Obviously, this is not an option for everyone in a mostly-remote setting, and it just so happens that Izzy is in Charlotte. Many of the other candidates I interviewed for the position were not located in North Carolina, and had I gone with someone else we wouldn’t have had the opportunity to meet biweekly! That said, I want to provide some additional suggestions for sparking creativity in the workplace.
#1 – Meet with your employees / contractors!
- This has multiple meanings, so let me expand. If you are not within a driving distance of anyone involved in your business, ask yourself if it’s feasible to plan something out in advance for a unified purpose – ie, a team photoshoot, traveling to a fully-serviced client, etc. If that is just totally not an option, make it a point to virtually meet with your team at least once a week, even if it’s just a short check-in! My team meets every Monday morning, and usually more than half of the Zoom is just the three of us catching up, discussing what we did over the weekend, etc. It’s a great way to stay connected and plugged into your team and how they’re doing.

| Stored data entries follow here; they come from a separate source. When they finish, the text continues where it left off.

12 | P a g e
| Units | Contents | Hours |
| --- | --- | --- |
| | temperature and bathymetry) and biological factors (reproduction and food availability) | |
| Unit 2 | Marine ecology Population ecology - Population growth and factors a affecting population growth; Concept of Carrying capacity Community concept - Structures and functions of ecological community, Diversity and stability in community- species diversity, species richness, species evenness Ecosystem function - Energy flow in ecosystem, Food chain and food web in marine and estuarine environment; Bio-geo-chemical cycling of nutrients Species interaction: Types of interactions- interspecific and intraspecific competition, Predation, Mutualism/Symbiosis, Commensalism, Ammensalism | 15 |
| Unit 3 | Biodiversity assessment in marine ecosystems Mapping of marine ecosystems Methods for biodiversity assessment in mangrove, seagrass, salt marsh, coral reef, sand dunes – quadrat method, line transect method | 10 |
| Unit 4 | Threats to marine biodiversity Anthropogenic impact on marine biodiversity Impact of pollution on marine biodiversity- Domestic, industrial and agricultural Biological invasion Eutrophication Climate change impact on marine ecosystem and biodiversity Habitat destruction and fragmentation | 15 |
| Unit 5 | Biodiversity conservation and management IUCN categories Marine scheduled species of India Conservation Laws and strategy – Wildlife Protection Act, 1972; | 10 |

#2 – Work at a coworking space
- Last week when I met with Izzy in Charlotte, we met at a coffee shop that shares a building with a coworking space that has conference rooms, offices, podcast recording studios, etc. It was such a productive environment (even on the coffee shop side!) and it made me realize how great it would be to work in a place like that especially if you are working completely remotely. It’s an opportunity to work around, and/or network with other business-driven individuals in your area, and you never know what opportunities could come from that! It also totally diminishes the feel of being stuck in your home all day, every day. It replaces the feeling of going into an office, except for the fact that you dictate when you go and when you leave!
#3 – Brain Dumps
- If I’m feeling stressed about work that I have to do independently (AKA something that I wouldn’t be collaborating or brainstorming with Amy or Izzy) I like to do a big brain dump. I take every single idea or thought or thing that I’m stressing about and write it all on a piece of paper. This helps in multiple ways – it shows me that the things I’m mentally stressing about are much easier to tackle when they’re just items on a list, and it also helps me prioritize what can and should be done first. Then, if there’s something that I need my team’s opinion for, I’m more prepared and can be straightforward with my request.

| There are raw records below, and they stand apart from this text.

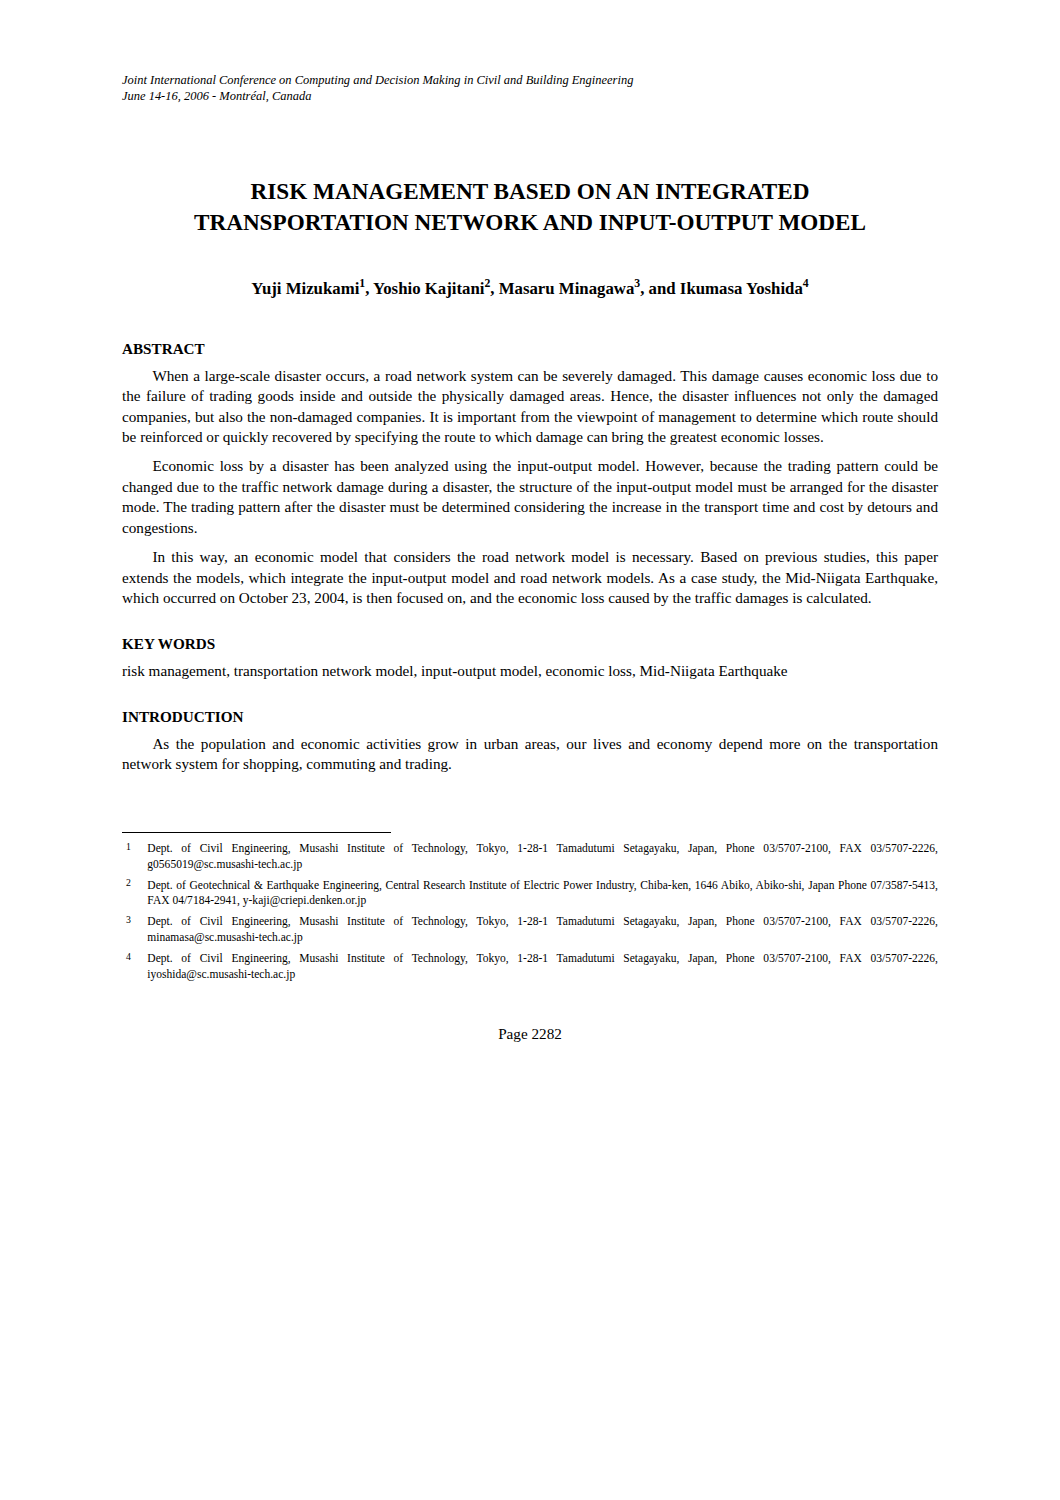Joint International Conference on Computing and Decision Making in Civil and Building Engineering
June 14-16, 2006 - Montréal, Canada
Risk Management Based on an Integrated Transportation Network and Input-Output Model
Yuji Mizukami1, Yoshio Kajitani2, Masaru Minagawa3, and Ikumasa Yoshida4
Abstract
When a large-scale disaster occurs, a road network system can be severely damaged. This damage causes economic loss due to the failure of trading goods inside and outside the physically damaged areas. Hence, the disaster influences not only the damaged companies, but also the non-damaged companies. It is important from the viewpoint of management to determine which route should be reinforced or quickly recovered by specifying the route to which damage can bring the greatest economic losses.
Economic loss by a disaster has been analyzed using the input-output model. However, because the trading pattern could be changed due to the traffic network damage during a disaster, the structure of the input-output model must be arranged for the disaster mode. The trading pattern after the disaster must be determined considering the increase in the transport time and cost by detours and congestions.
In this way, an economic model that considers the road network model is necessary. Based on previous studies, this paper extends the models, which integrate the input-output model and road network models. As a case study, the Mid-Niigata Earthquake, which occurred on October 23, 2004, is then focused on, and the economic loss caused by the traffic damages is calculated.
Key Words
risk management, transportation network model, input-output model, economic loss, Mid-Niigata Earthquake
Introduction
As the population and economic activities grow in urban areas, our lives and economy depend more on the transportation network system for shopping, commuting and trading.
Dept. of Civil Engineering, Musashi Institute of Technology, Tokyo, 1-28-1 Tamadutumi Setagayaku, Japan, Phone 03/5707-2100, FAX 03/5707-2226, g0565019@sc.musashi-tech.ac.jp
Dept. of Geotechnical & Earthquake Engineering, Central Research Institute of Electric Power Industry, Chiba-ken, 1646 Abiko, Abiko-shi, Japan Phone 07/3587-5413, FAX 04/7184-2941, y-kaji@criepi.denken.or.jp
Dept. of Civil Engineering, Musashi Institute of Technology, Tokyo, 1-28-1 Tamadutumi Setagayaku, Japan, Phone 03/5707-2100, FAX 03/5707-2226, minamasa@sc.musashi-tech.ac.jp
Dept. of Civil Engineering, Musashi Institute of Technology, Tokyo, 1-28-1 Tamadutumi Setagayaku, Japan, Phone 03/5707-2100, FAX 03/5707-2226, iyoshida@sc.musashi-tech.ac.jp
Page 2282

#4 – Speak to Your Community
- Don’t have a team? Don’t worry! Your audience is your team (or community.) Get on Instagram and throw up some polls about ideas, new ventures, series, posts, etc. and get the opinion from those on the receiving end – what do they want to see? What do they want to learn or hear from you about? This can help re-ignite creativity or a passion for your work when you actually know what your audience is looking forward to.